### Reading text

We followed the boardwalk trail past Hidden Lake overook. Just before it dropped to the basin, we cut upward under red skree cliffs bordering the mountains above. After another mile of well-marked trail, we crested the shoulder between Cannon and Clements. There, on the horizon, we saw the head of the weather front, the end of all our good weather, manifested as thunderclouds in the distance.
Another hour up the southeast ridge, we were climbing in eroded gullies when the wind started to rise and clouds previously only visible as shadows over distant peaks swept into the McDonald valley. We heard thunder.

### Required action A
Summarize the hiking passage in two sentences.
### Required action B
According to the hiking passage, between which two mountains did the hikers crest a shoulder?
The rows that follow are not needed for either task.

### Record excerpts

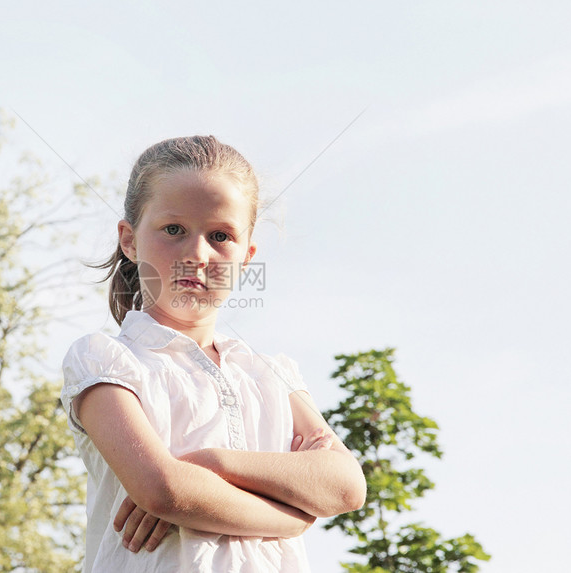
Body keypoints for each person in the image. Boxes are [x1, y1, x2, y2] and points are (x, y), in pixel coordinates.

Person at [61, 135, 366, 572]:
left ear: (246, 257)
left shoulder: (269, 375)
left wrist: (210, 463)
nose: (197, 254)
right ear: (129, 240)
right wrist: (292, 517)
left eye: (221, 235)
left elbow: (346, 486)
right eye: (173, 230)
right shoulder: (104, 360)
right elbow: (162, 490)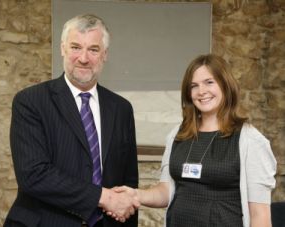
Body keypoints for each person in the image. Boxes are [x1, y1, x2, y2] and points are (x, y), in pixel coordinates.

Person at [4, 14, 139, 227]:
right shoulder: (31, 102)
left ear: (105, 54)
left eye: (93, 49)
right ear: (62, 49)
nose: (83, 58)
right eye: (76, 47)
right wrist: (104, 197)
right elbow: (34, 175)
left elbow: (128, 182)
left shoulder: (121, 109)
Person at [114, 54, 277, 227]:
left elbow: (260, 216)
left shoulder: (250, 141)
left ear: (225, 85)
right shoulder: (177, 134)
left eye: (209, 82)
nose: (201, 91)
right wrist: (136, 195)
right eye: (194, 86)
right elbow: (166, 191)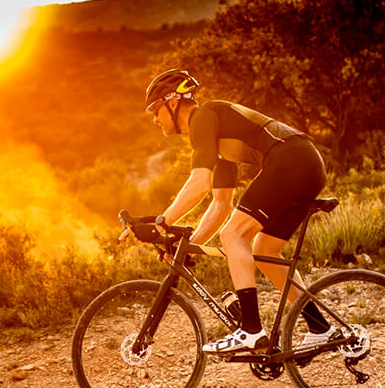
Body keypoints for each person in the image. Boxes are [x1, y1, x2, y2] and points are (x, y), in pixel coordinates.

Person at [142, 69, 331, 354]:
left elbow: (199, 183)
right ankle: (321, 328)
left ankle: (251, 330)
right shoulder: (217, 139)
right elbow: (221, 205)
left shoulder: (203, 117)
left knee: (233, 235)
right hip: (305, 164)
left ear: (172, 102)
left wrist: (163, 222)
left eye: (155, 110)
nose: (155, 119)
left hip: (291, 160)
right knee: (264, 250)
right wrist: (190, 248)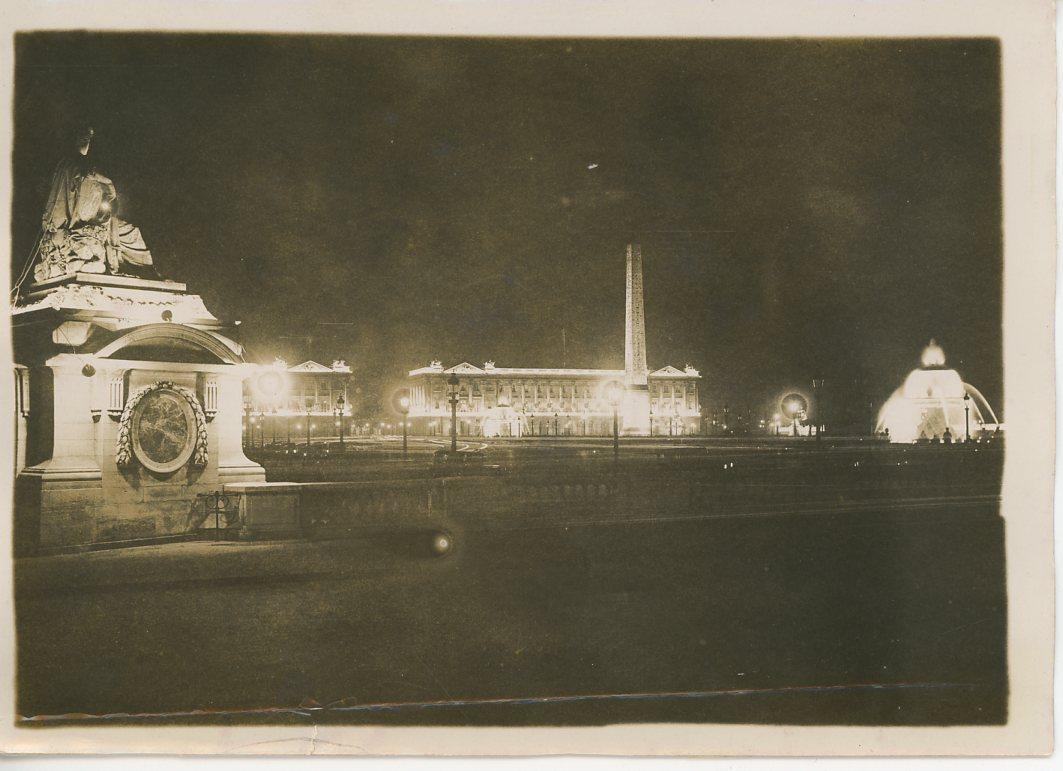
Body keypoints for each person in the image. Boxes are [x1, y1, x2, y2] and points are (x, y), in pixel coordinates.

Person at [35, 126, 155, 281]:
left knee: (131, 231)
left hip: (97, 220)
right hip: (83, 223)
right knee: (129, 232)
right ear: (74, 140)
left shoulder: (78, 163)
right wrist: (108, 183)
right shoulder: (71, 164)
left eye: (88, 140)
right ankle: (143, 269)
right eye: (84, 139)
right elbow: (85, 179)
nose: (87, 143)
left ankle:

### Worked solution A
The hikers followed a boardwalk trail past Hidden Lake, climbed beneath red cliffs, and crested the shoulder between Cannon and Clements, where thunderclouds on the horizon marked an approaching weather front. About an hour farther up the southeast ridge, the wind rose, clouds swept into the McDonald valley, and they heard thunder.

### Worked solution B
Cannon and Clements.